Strangers, specifically women, although there have been a few men who have made negative comments, have questioned, “do you even eat?” or “why are YOU watching your weight?” They are presuming that my healthy food choices have no effect, and that my leanness must be attributed to an eating disorder. These comments are extremely difficult to handle at times. It leaves people feeling as if their perception of self isn’t good enough, and that the countless hours spent swimming or running and eating well are actually negative.

There appears to be a massive double standard when it comes to harmful comments towards people’s weight. It’s socially acceptable to call “thin” people out on their eating habits, yet it’s offensive when it’s brought up to a larger person.

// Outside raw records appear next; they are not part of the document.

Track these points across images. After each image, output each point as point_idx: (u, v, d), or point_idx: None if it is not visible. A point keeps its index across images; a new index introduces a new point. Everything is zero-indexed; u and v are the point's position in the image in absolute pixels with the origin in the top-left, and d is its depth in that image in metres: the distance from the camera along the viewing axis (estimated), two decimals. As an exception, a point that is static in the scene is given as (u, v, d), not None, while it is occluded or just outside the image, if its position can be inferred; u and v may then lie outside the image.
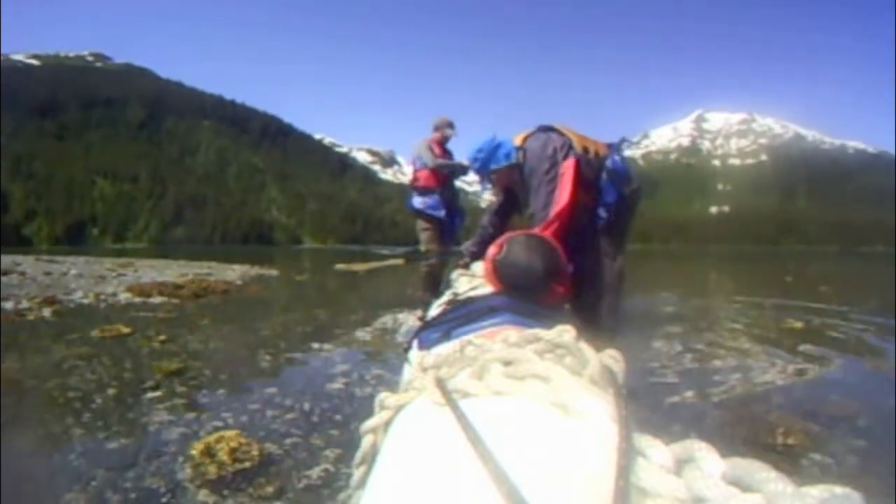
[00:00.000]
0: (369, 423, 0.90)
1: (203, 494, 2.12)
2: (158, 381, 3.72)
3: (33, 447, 2.60)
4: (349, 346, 5.04)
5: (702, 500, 0.53)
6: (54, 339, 5.19)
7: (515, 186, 3.59)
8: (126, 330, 5.48)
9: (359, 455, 0.91)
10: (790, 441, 2.66)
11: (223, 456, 2.27)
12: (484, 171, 3.55)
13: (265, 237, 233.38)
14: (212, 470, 2.22)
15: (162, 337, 5.22)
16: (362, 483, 0.88)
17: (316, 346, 5.07)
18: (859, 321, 6.58)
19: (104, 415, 3.06)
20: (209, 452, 2.30)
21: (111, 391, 3.48)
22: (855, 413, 3.15)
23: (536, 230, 2.81)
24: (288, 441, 2.68)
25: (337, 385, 3.74)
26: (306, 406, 3.25)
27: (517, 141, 3.48)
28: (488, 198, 4.14)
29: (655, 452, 0.59)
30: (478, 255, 3.56)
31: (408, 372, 1.50)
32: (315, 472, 2.31)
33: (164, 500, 2.08)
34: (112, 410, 3.14)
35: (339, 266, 6.87)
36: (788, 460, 2.48)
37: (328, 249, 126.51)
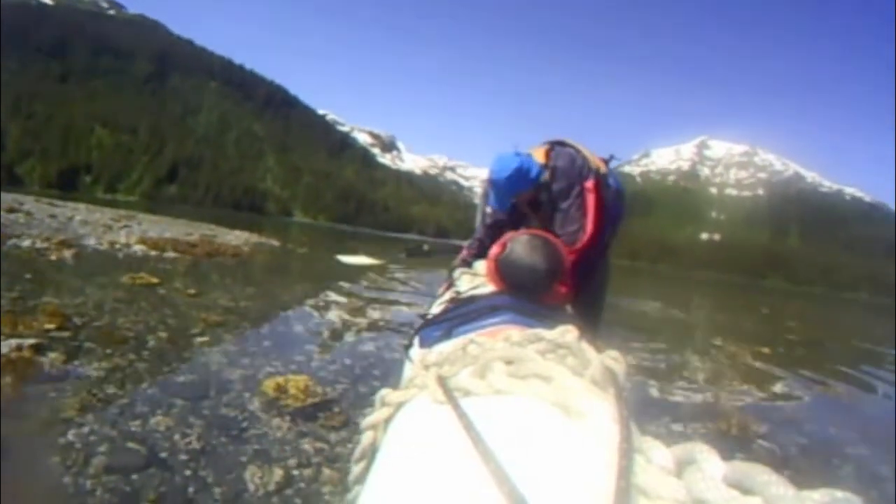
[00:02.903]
0: (369, 420, 0.91)
1: (278, 422, 2.45)
2: (204, 329, 4.06)
3: (105, 375, 2.87)
4: (371, 317, 5.43)
5: (702, 502, 0.53)
6: (85, 280, 5.43)
7: (541, 206, 3.37)
8: (154, 280, 5.74)
9: (358, 451, 0.91)
10: (737, 431, 3.11)
11: (296, 392, 2.60)
12: (511, 194, 3.26)
13: (257, 206, 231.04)
14: (288, 403, 2.55)
15: (192, 291, 5.52)
16: (361, 479, 0.88)
17: (340, 314, 5.44)
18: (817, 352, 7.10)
19: (162, 354, 3.37)
20: (282, 389, 2.62)
21: (162, 334, 3.79)
22: (802, 419, 3.63)
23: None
24: (339, 387, 3.11)
25: (368, 347, 4.20)
26: (347, 361, 3.69)
27: (540, 157, 3.27)
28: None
29: (656, 454, 0.60)
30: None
31: (409, 369, 1.46)
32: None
33: (245, 425, 2.40)
34: (169, 351, 3.45)
35: (343, 257, 7.05)
36: (739, 444, 2.94)
37: (319, 226, 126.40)
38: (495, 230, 3.59)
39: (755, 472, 0.53)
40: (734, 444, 3.01)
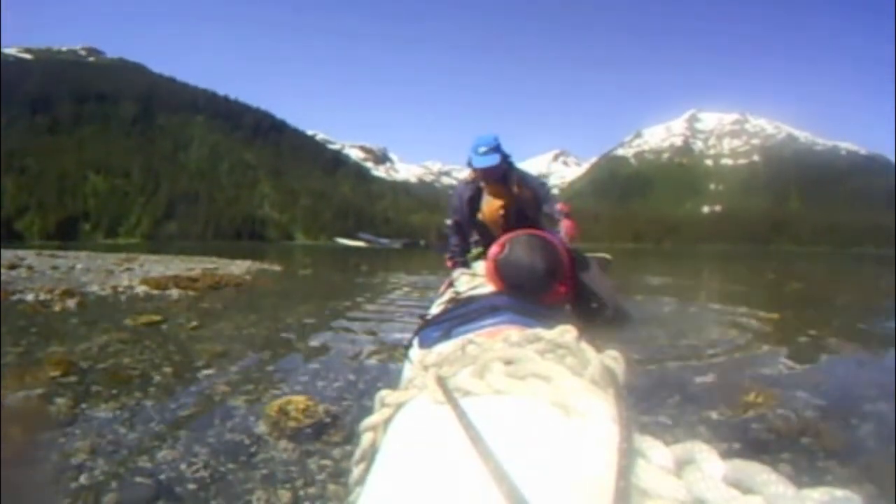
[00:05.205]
0: (369, 421, 0.91)
1: (283, 443, 2.50)
2: (208, 361, 4.10)
3: (113, 416, 2.90)
4: (372, 332, 5.43)
5: (702, 501, 0.53)
6: (90, 327, 5.47)
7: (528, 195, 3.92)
8: (157, 318, 5.79)
9: (358, 452, 0.91)
10: (752, 401, 3.15)
11: (296, 413, 2.65)
12: (498, 155, 3.77)
13: (257, 233, 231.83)
14: (289, 424, 2.60)
15: (194, 324, 5.58)
16: (361, 480, 0.89)
17: (342, 332, 5.47)
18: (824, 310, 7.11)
19: (168, 389, 3.42)
20: (283, 411, 2.67)
21: (167, 370, 3.84)
22: (817, 382, 3.65)
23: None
24: (343, 403, 3.15)
25: (372, 361, 4.23)
26: (351, 377, 3.73)
27: None
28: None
29: (656, 453, 0.60)
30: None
31: (408, 370, 1.48)
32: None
33: (251, 449, 2.45)
34: (174, 385, 3.50)
35: (340, 239, 7.11)
36: (755, 415, 3.01)
37: (322, 246, 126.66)
38: (463, 234, 4.16)
39: (755, 470, 0.53)
40: (750, 414, 3.01)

It’s often stated that “real women have curves,” but how curvy does a women have to be to be considered real? Am I not a real woman because I’m not as curvaceous as Marilyn Monroe or Pamela Anderson? Comments like these not only offend, but they genuinely hurt. It’s beyond insulting to not only question a woman’s physical appearance but also base her femininity on her breast or hip size.

Body shaming, regardless of your size, is extremely cruel. A woman’s size should not be anyone’s concern but her own. Concern for someone’s size is a delicate issue that should be dealt with discretely and not publicized for all to hear.

A woman’s beauty is so much more than just her physical appearance. It’s the way we make you laugh, our intelligence, the smell of our hair. Placing emphasis on our sizes makes us feel like it’s the most and only important quality a woman can possess, and that’s not right.